- [Records supplied]:
------------------------------------------------------------

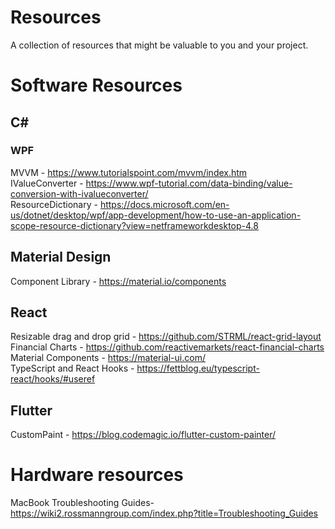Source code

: # Resources

A collection of resources that might be valuable to you and your project.

# Software Resources

## C#
### WPF
MVVM - https://www.tutorialspoint.com/mvvm/index.htm
<br />
IValueConverter - https://www.wpf-tutorial.com/data-binding/value-conversion-with-ivalueconverter/
<br />
ResourceDictionary - https://docs.microsoft.com/en-us/dotnet/desktop/wpf/app-development/how-to-use-an-application-scope-resource-dictionary?view=netframeworkdesktop-4.8

## Material Design
Component Library - https://material.io/components

## React
Resizable drag and drop grid - https://github.com/STRML/react-grid-layout
<br />
Financial Charts - https://github.com/reactivemarkets/react-financial-charts
<br />
Material Components - https://material-ui.com/
<br />
TypeScript and React Hooks - https://fettblog.eu/typescript-react/hooks/#useref

## Flutter
CustomPaint - https://blog.codemagic.io/flutter-custom-painter/

# Hardware resources
MacBook Troubleshooting Guides- https://wiki2.rossmanngroup.com/index.php?title=Troubleshooting_Guides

------------------------------------------------------------

- [How to complete this task]: Among the lines above, find those with the string "github" and copy them.

- [Written reply]:
Resizable drag and drop grid - https://github.com/STRML/react-grid-layout
Financial Charts - https://github.com/reactivemarkets/react-financial-charts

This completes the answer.